Inconsistent hashing of types containing `Set` or `Array` fields


#1

Consider

struct TestType
    S::Set{Int}
end

t1 = TestType(Set([1,2]))
t2 = TestType(Set([1,2]))

Then I do

julia> hash(t1)
0x9e50ff0d6c1bbf02

julia> hash(t2)
0x8a1b971008dc34e8

Well, that’s kind of annoying, but at this point I’m starting to imagine reasons why this might be the case, but then I do

julia> hash(t1.S)
0xb612ae5b24500075

julia> hash(t2.S)
0xb612ae5b24500075

I’ve now discovered that this happens with types containing Array (only custom types of course! I didn’t notice this until I created a few and tested them). Since that’s a pretty important use case, I’m imagining there is a good reason for this behavior. Any idea what that might be?


#2

The fallback method for hash() just uses object_id. Try:

@edit hash(t1, UInt(0))

Even though t1 and t2 have the same contents, they are different non-bits structs so they have different identities. You might not see this effect with a bitstype struct because identical bitstype structs seem to have the same object_id():

julia> struct BitsType
         x::Int
       end

julia> b = BitsType(1)
BitsType(1)

julia> @edit hash(b, UInt(0))

julia> Base.object_id(b)
0x0df673c5a50bcfa2

julia> Base.object_id(BitsType(1))
0x0df673c5a50bcfa2

#3

At a slightly higher level:

Your custom object could care more about behavior than contents. In your example, t1 and t2 are completely independent, and can — in the future — diverge. This means that they’re not programmatically indistinguishable… so we take the conservative route and say that they’re neither == nor do they hash equal.

If you want them to behave as their contents do, then you need to decide which fields are important in their equality.
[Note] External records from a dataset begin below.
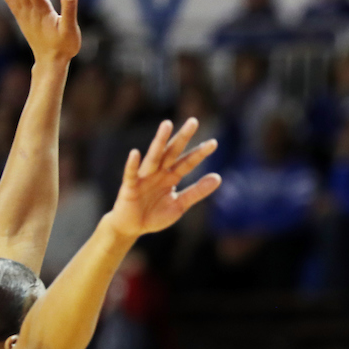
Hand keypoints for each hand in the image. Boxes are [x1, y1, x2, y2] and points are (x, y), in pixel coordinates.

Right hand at [107, 118, 220, 238]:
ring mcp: (143, 178)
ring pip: (153, 157)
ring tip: (167, 124)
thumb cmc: (154, 215)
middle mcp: (158, 173)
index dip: (200, 153)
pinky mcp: (129, 187)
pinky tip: (135, 153)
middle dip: (182, 137)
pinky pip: (130, 174)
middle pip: (172, 152)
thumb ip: (197, 192)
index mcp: (171, 177)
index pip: (187, 162)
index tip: (214, 143)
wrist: (132, 228)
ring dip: (159, 141)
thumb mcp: (180, 205)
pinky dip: (132, 164)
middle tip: (194, 121)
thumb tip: (219, 177)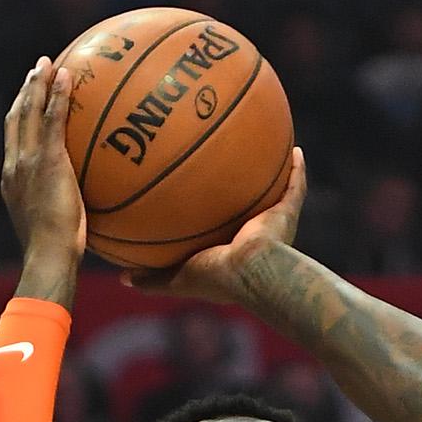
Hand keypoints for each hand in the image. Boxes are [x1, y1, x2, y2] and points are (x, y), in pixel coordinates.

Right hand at [1, 57, 85, 282]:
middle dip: (25, 91)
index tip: (26, 100)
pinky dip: (58, 95)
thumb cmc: (56, 257)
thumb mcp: (55, 233)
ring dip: (38, 84)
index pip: (13, 141)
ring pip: (29, 111)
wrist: (48, 258)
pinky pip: (52, 119)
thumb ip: (61, 215)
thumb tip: (82, 218)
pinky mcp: (46, 161)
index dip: (18, 116)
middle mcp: (14, 166)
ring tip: (48, 64)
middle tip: (36, 71)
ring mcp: (28, 161)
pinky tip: (68, 76)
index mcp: (12, 181)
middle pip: (16, 117)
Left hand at [136, 144, 307, 303]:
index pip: (215, 222)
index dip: (207, 206)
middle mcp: (251, 233)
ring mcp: (272, 223)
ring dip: (271, 172)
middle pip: (243, 201)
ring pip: (271, 191)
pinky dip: (298, 170)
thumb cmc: (214, 276)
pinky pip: (295, 186)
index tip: (195, 186)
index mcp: (228, 248)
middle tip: (225, 156)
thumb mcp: (176, 279)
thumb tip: (122, 278)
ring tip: (263, 143)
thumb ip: (153, 278)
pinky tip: (296, 149)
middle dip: (237, 183)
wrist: (250, 273)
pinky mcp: (287, 213)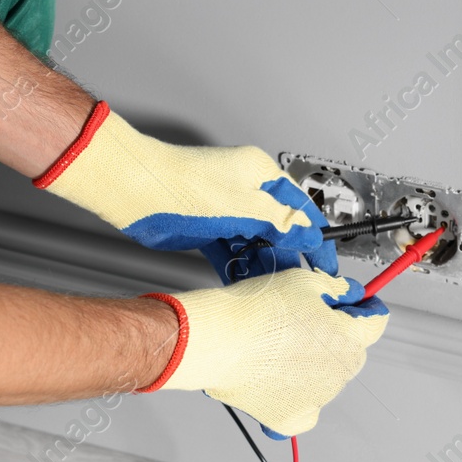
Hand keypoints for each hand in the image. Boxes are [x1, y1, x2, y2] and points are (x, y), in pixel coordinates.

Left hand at [35, 103, 336, 281]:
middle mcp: (244, 191)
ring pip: (255, 244)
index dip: (316, 238)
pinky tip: (244, 283)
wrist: (133, 190)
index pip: (300, 209)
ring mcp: (224, 210)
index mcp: (260, 175)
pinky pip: (232, 253)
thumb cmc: (181, 184)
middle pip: (278, 230)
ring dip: (261, 265)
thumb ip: (281, 223)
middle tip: (297, 283)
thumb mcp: (244, 206)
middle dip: (286, 257)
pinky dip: (238, 267)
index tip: (328, 262)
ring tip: (269, 286)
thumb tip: (308, 235)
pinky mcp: (207, 229)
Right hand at [143, 269, 387, 436]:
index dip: (364, 309)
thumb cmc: (256, 310)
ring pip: (326, 380)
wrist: (217, 341)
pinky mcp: (290, 419)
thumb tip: (349, 294)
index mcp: (350, 340)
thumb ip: (337, 290)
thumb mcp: (305, 282)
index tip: (354, 304)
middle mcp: (340, 375)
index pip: (375, 323)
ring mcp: (317, 400)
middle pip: (351, 352)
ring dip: (313, 365)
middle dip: (336, 337)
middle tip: (302, 323)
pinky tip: (277, 380)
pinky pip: (304, 410)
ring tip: (278, 348)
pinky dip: (295, 397)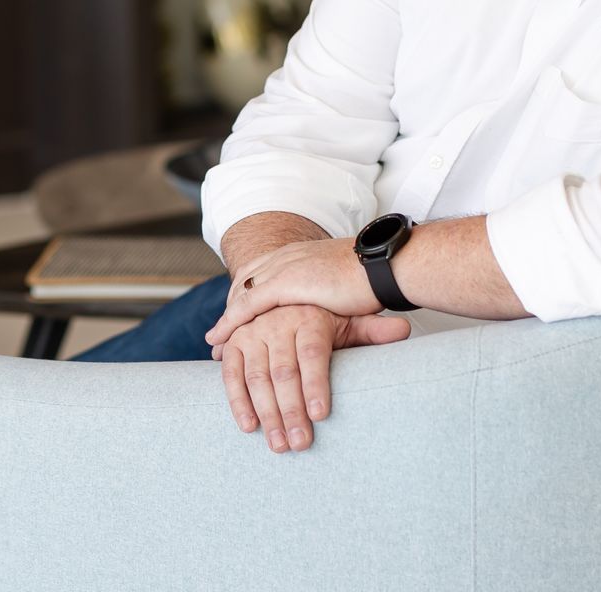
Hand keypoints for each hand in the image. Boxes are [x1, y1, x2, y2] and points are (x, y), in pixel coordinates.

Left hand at [206, 237, 380, 348]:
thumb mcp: (346, 284)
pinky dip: (231, 324)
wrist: (385, 266)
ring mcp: (283, 268)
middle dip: (231, 310)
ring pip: (242, 296)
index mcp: (301, 254)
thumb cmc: (377, 277)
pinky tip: (221, 342)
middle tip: (218, 337)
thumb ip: (333, 294)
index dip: (247, 295)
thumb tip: (338, 307)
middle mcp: (286, 257)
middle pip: (245, 283)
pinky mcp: (284, 284)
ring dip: (228, 323)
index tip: (238, 317)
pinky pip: (247, 306)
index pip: (262, 272)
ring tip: (215, 346)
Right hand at [217, 304, 409, 452]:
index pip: (312, 354)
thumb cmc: (322, 315)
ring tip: (279, 445)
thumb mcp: (347, 318)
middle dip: (291, 411)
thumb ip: (372, 329)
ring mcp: (253, 333)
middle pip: (284, 371)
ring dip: (266, 414)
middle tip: (300, 444)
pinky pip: (231, 374)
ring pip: (257, 377)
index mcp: (309, 318)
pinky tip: (248, 426)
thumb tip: (405, 331)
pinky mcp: (234, 343)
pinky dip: (237, 401)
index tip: (320, 415)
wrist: (281, 289)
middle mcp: (277, 323)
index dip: (315, 385)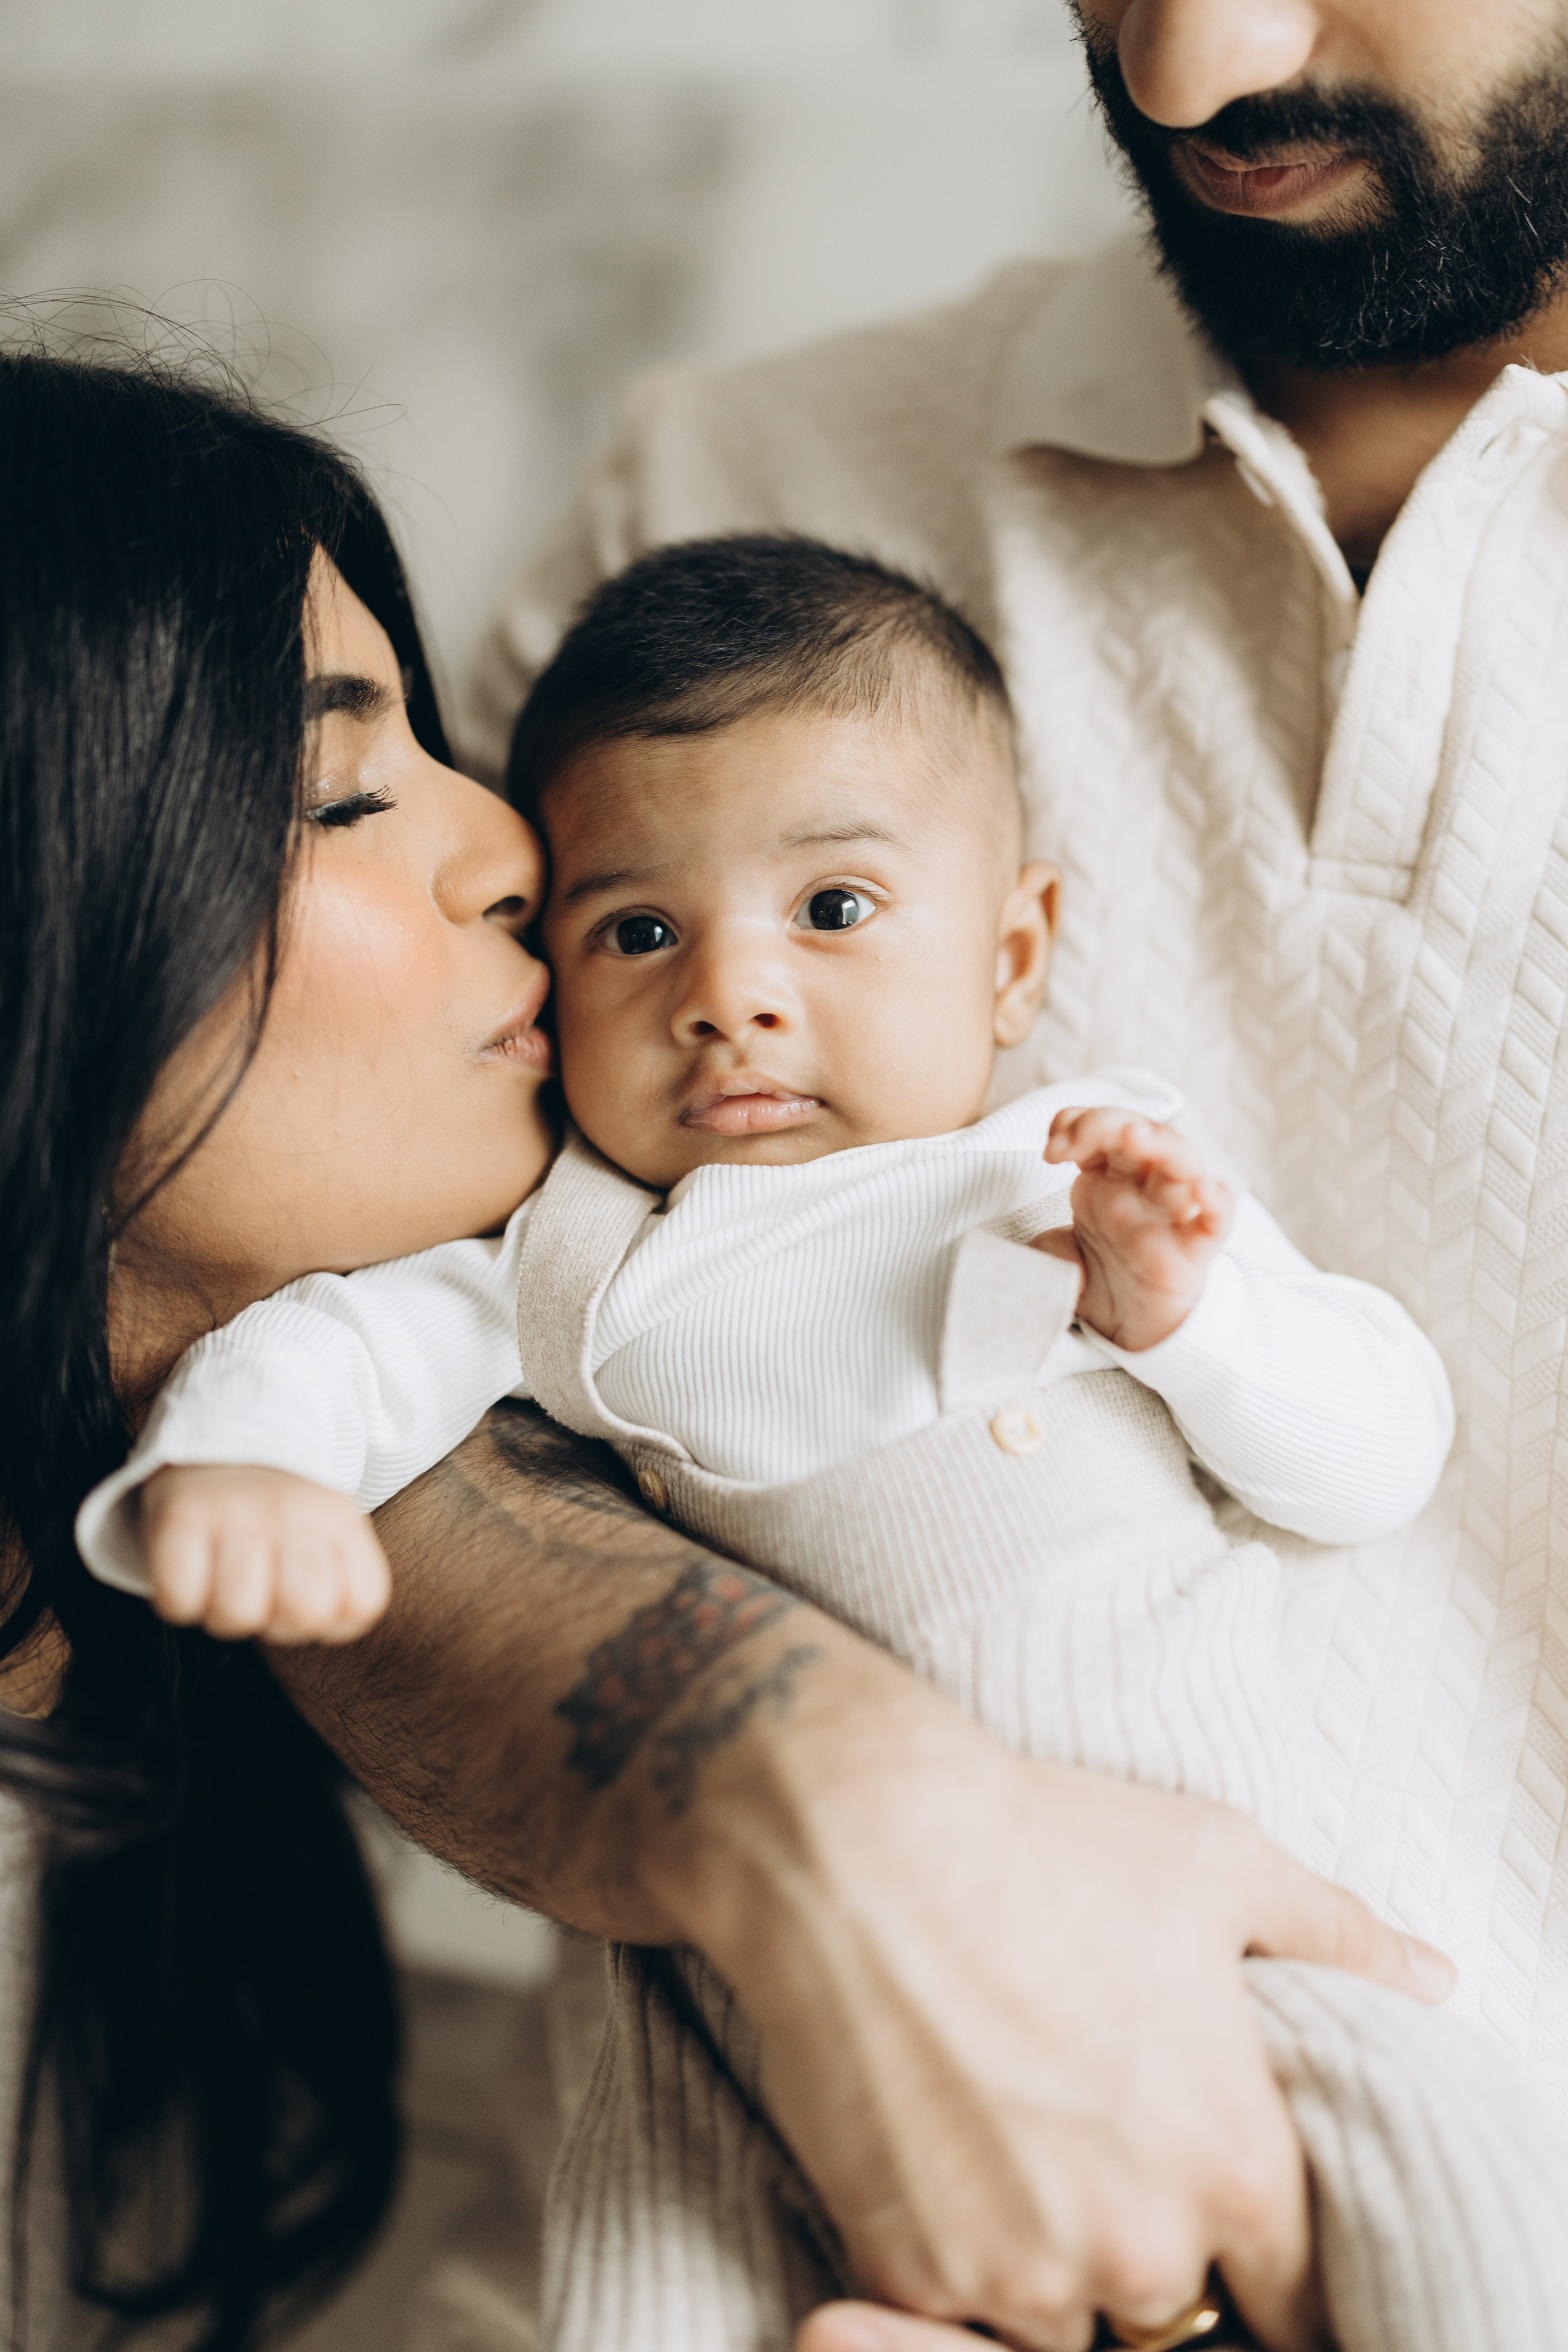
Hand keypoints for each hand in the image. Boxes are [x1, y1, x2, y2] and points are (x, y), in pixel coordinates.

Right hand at [139, 1462, 391, 1644]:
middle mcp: (295, 1510)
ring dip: (223, 1612)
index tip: (306, 1589)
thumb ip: (343, 1589)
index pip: (362, 1605)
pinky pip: (180, 1599)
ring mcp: (238, 1511)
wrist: (216, 1447)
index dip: (330, 1617)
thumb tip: (326, 1622)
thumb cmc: (275, 1518)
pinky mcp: (181, 1516)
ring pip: (237, 1614)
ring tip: (223, 1580)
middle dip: (278, 1621)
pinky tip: (190, 1573)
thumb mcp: (328, 1537)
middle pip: (303, 1612)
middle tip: (262, 1590)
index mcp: (340, 1520)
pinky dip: (179, 1599)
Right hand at [674, 1694, 1452, 2351]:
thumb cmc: (1047, 1838)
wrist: (854, 1842)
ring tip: (1012, 2145)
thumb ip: (1336, 1932)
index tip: (1217, 2203)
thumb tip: (1431, 1973)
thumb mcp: (1216, 1862)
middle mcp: (1139, 2242)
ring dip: (1048, 2259)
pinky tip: (934, 2147)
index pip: (1291, 2292)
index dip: (1259, 2250)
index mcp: (1235, 2161)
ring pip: (1060, 2321)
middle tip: (1095, 2149)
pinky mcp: (907, 2268)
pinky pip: (948, 2307)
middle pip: (1171, 2311)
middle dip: (1146, 2245)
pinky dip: (949, 2252)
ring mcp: (1017, 2270)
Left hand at [1042, 1107, 1233, 1350]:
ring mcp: (1172, 1215)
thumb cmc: (1100, 1280)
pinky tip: (1204, 1190)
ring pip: (1183, 1165)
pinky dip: (1216, 1200)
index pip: (1098, 1131)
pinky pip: (1217, 1219)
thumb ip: (1031, 1244)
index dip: (1076, 1125)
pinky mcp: (1195, 1250)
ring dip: (1162, 1146)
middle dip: (1111, 1124)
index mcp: (1107, 1179)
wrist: (1133, 1330)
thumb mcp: (1054, 1257)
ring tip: (1136, 1138)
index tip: (1050, 1151)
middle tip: (1081, 1138)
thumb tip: (992, 1251)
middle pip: (1139, 1135)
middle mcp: (1141, 1189)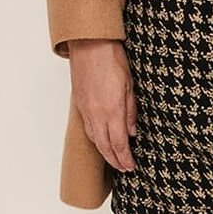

It may be that not all fields are the same.

julia> struct TestType
           S::Set{Int}
       end

julia> t1 = TestType(Set([1,2]))
TestType(Set([2, 1]))

julia> t2 = TestType(Set([1,2]))
TestType(Set([2, 1]))

julia> t1 == t2
false

julia> push!(t1.S, 3)
Set([2, 3, 1])

julia> t1, t2
(TestType(Set([2, 3, 1])), TestType(Set([2, 1])))

#4

I guess my concept of == needs adjusting. I was thinking of it as being like mathematical = wherever possible. What you guys are talking about sounds more like === to me. Just because two objects may not be equal at some future t > t_{0} doesn’t mean that they are not equal at t_{0}, so I’d expect == to reflect this.

I understand that performance could get to be an issue here for hashing of large data, but it seems to me that most users would be conscious of this, so again, I was expecting default hashing to respect the naive concept of equality, and that it would be up to users to replace the hash function if it becomes too computationally intensive.


#5

Welcome to https://github.com/JuliaLang/julia/issues/4648.


#6

Oh god, an open issue from 2013 :fearful:. I can see that I’ve walked into a minefield :laughing:.